Genetic and phenotypic analysis of flagellar assembly mutants in Chlamydomonas reinhardtii

Abstract

Conditional mutants for flagellar assembly (fla) provide a useful tool to study intraflagellar transport (IFT) at the molecular level, and provide a unique set of tools to analyze cilia. The analysis of IFT phenotypes of fla mutants at the permissive temperature by a quantitative image analysis approach identified four distinct phases of the IFT cycle and directly demonstrated structural and functional remodeling of IFT particles at both axonemal extremities. In addition, the genetic analysis of fla mutants reveal interesting interactions among genes involved in flagellar assembly that help to provide information about the structure and function of IFT particles and their motors. This chapter provides protocols to isolate, characterize, and identify conditional Chlamydomonas flagellar assembly mutants and their genes and to test genetic interactions among proteins encoded by these genes.

Fig. 1

(A) Kymographs of flagella from pf15, pf15; fla27, pf15; fla18, pf15; fla24, and pf15; fla9 cells. Vertical (y) and horizontal (x) axes represent distance from cell body (μm) and time of observation (s), respectively. Black and white arrows indicate traces formed by anterograde or retrograde IFT particles, respectively. The IFT phase that is defective in each recombinant is indicated (see Table III for further details). The strain pf15; fla9 and other double mutants (pf15; fla4, pf15; fla5, and pf15; fla21) behave similarly to each, and are not significantly different from pf15 at 21°C and are labeled as unknown (?). Velocity, frequency ratio, and overall particle frequency can be obtained from these images. (B, C) Kymographs of pf15 flagella analyzed by different methods. Kymograph in B was generated using the approach described previously (Iomini et al., 2001: Piperno et al., 1998). The kymograph in C was generated with MetaMorph (see text). Kymograph B has had noise removed while kymograph C has not. Lower levels of noise facilitate detection of particles trajectories. A bifurcation of a trajectory indicating a possible split of one particle or a sudden change in velocity of one of two particles moving together is resolved in B but not in C (*).

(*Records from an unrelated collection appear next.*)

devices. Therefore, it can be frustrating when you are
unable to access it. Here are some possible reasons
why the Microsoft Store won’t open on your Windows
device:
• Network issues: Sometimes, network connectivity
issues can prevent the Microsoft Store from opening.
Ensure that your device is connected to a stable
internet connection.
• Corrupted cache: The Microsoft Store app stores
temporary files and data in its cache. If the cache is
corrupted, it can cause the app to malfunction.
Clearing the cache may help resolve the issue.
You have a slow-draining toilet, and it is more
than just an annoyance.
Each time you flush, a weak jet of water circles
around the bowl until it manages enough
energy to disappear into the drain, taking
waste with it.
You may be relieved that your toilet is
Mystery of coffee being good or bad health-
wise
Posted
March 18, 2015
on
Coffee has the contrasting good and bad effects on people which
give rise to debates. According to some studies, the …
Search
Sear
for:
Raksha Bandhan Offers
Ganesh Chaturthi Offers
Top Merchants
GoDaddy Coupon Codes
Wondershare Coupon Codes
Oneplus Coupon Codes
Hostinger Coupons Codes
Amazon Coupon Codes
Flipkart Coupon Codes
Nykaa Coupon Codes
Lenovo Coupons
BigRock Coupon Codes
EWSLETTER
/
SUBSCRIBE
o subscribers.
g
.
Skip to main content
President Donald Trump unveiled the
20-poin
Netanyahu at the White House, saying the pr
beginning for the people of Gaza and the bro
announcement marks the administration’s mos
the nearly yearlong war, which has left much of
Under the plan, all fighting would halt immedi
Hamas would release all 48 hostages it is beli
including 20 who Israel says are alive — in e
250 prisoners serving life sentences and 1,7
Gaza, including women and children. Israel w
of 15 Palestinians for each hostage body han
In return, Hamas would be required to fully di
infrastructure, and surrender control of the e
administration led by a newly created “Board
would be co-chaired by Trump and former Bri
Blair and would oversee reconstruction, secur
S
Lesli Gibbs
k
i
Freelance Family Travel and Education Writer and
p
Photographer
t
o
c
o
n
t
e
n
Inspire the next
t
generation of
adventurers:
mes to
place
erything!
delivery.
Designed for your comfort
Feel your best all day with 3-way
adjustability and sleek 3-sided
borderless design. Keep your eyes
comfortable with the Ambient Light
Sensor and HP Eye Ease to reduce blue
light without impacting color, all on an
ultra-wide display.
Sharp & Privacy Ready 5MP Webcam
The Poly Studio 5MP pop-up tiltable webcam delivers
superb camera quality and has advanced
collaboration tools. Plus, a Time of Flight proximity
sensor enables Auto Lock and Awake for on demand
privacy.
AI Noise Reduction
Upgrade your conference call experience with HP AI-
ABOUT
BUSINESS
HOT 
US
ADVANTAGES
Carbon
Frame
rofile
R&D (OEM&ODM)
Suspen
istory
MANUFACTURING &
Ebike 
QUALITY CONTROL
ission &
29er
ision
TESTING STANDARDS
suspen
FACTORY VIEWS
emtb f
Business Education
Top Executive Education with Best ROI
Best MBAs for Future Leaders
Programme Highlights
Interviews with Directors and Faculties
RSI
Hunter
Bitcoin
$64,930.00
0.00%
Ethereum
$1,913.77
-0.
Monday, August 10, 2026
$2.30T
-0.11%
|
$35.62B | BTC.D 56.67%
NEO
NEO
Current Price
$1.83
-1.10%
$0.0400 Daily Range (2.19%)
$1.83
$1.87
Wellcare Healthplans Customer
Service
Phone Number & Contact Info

Recordings of pf15 in B and C, and pf15; fla27, pf15; fla18, and pf15; fla24 in A are available as Supplemental movies 1, 2, 3, and 4, respectively (http://www.elsevierdirect.com/companions/9780123749734). Panel A is reprinted from Iomini et al. (2001).

Fig. 2

PCR products from meiotic progeny (1–9) of a cross of the mutant parent (P) by the CC-1952 (S1D1) strain. The primers span a repetitive GT region and the two strains have a size polymorphism. This marker is linked (9/9) to the mutant phenotype.

Fig. 3

Schematic diagram of SHIRT. SHIRT uses mapping and PCR-based markers to determine which parts of a BAC are responsible (cosegregate) for rescue of a mutant phenotype following transformation. (A) Diagram of three genes on a BAC from the mutant parent (black), the polymorphic mapping strain CC-1952 (red), and the BAC (blue). Primers for PCR are generally made to the 3′UTR of genes to be tested (arrows). (B) Bands of digested PCR products (dCAP markers) for the three genes from the three sources of DNA. The digested PCR products from the black and blue alleles cannot be distinguished from each other. (C) Three possible outcomes among NPD tetrads in which the mutant phenotype is observed in two of the four progeny (fla and +). The pattern with Gene 1 suggests that the BAC DNA is not responsible for rescue. The hybrid (Black and Blue) band indicates that the band is amplified from both the mutant and the BAC allele. The pattern with Gene 2 is consistent with the BAC DNA providing rescue. Further proof requires additional NPD tetrads with this pattern. The pattern with Gene 3 suggests that it is not integrated into the genome and therefore not responsible for rescue. This figure is reprinted from Iomini et al. (2009). (See Plate no. 6 in the Color Plate Section.)

Fig. 4

SHIRT analysis of the FLA15 transgene. PCR products from an NPD are shown. The parents (fla15 + BAC; CC-1952) are in lanes 1 and 2. The four meiotic progeny are in lanes 3–6. Lanes 3 and 6 are from cells aflagellate at 32°C and the band is consistent with the mutant allele. Lanes 4 and 5 are from flagellated cells and the bands are consistent with the wild-type FLA15 allele from the CC-1952 parent and the BAC contributed transgene.